▶ **EXPLORAR EL MATERIAL**
**A)** Responde, con base en el texto sobre la escucha psicoanalítica de los padres:
(i) ¿Qué queja aparece como ejemplo?
(ii) ¿Qué elementos se entraman de manera particular en cada caso?
(iii) ¿En qué estaría inevitablemente sustentada una rápida respuesta?
**B)** Por favor, vuelve a escribir sin cambios el pasaje del texto sobre la escucha psicoanalítica de los padres que comienza con "Y no hay clichés" y sigue hasta "con el hijo.".

▶ **TEXTO PARA ANALIZAR**
═══

Ubicarse como psicoanalista con los padres implica escuchar todo su discurso sin establecer privilegios a priori, intentar el rastreo en su historia infantil, dirigirse a ellos, no para dar información acerca de lo que supuestamente le ocurre a un tercero, sino remitiéndolos a sus propias vivencias, sentimientos e ideas.

Así, aparece una queja: “N. está insoportable”, y podemos preguntarnos: ¿Para quién?, ¿qué es lo que le resulta insoportable al que habla?, ¿qué experiencias puede relatar?, ¿cómo se fue construyendo en su historia el ser insoportable?

Y no hay clichés posibles. Cada caso nos sorprende por la manera particular en que se entraman deseos, fantasías, normas e ideales y el modo en que esto a su vez se expresa en un trastorno o un síntoma.

Al recobrar la infancia, las viejas y eternas pasiones, todo aquello que un niño reactualiza en un adulto va siendo traducido a palabras y reconocido como propio.

Sólo la sobreinvestidura de las representaciones que determinan la conducta manifiesta de los padres podrá abrir, a través de la reorganización del campo representacional, posibilidades creativas en la relación con el hijo.

El dejar abiertas preguntas e inquietudes posibilitará un camino reflexivo que una rápida respuesta, inevitablemente sustentada en la ideología de una determinada cultura, obturaría.

═══

▶ **DATOS DE ENTRADA**
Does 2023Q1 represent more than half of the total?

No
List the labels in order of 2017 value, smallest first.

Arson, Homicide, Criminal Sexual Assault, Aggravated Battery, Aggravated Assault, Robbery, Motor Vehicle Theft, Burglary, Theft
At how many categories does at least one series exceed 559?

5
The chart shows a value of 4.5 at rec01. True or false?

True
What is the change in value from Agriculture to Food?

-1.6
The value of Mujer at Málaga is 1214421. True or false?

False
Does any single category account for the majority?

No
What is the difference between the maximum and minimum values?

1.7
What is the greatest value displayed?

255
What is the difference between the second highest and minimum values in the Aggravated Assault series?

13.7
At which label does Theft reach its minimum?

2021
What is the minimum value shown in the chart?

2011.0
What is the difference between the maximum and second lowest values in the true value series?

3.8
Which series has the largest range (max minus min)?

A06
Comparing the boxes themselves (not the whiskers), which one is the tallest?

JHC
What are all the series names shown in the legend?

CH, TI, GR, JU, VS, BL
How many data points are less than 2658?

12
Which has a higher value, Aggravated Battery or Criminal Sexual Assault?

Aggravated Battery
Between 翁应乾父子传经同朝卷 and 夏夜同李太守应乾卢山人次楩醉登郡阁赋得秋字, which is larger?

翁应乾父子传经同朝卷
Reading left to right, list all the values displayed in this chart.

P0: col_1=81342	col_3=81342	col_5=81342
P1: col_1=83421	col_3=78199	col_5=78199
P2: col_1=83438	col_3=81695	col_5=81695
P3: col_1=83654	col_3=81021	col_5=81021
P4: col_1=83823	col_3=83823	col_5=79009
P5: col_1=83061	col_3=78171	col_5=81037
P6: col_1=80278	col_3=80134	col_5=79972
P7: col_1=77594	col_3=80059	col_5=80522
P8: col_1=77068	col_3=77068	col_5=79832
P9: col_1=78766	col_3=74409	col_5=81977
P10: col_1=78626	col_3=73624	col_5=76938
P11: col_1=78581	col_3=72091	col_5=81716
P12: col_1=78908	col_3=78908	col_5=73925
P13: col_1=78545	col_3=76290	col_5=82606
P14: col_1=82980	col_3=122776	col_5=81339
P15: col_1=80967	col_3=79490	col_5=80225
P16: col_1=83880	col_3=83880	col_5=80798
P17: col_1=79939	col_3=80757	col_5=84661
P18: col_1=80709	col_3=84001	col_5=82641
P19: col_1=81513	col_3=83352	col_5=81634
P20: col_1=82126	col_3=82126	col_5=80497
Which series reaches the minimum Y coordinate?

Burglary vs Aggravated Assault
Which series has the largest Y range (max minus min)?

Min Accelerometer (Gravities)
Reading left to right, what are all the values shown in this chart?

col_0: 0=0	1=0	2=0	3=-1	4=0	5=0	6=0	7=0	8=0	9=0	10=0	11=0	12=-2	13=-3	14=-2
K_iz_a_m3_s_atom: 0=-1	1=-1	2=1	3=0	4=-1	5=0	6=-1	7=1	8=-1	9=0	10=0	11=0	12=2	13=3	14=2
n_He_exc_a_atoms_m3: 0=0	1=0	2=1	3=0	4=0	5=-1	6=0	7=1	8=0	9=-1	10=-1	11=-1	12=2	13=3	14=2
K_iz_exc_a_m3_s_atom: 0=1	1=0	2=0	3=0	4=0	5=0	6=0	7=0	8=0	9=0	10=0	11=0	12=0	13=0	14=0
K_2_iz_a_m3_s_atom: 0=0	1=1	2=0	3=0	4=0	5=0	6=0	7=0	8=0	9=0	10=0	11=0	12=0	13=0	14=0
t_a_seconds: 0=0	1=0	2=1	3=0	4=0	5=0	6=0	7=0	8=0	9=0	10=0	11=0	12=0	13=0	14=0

═══

▶ **RESPUESTAS POR TAREA**
**A)**
(i) “N. está insoportable”.
(ii) Deseos, fantasías, normas e ideales.
(iii) En la ideología de una determinada cultura.

**B)**
Y no hay clichés posibles. Cada caso nos sorprende por la manera particular en que se entraman deseos, fantasías, normas e ideales y el modo en que esto a su vez se expresa en un trastorno o un síntoma.

Al recobrar la infancia, las viejas y eternas pasiones, todo aquello que un niño reactualiza en un adulto va siendo traducido a palabras y reconocido como propio.

Sólo la sobreinvestidura de las representaciones que determinan la conducta manifiesta de los padres podrá abrir, a través de la reorganización del campo representacional, posibilidades creativas en la relación con el hijo.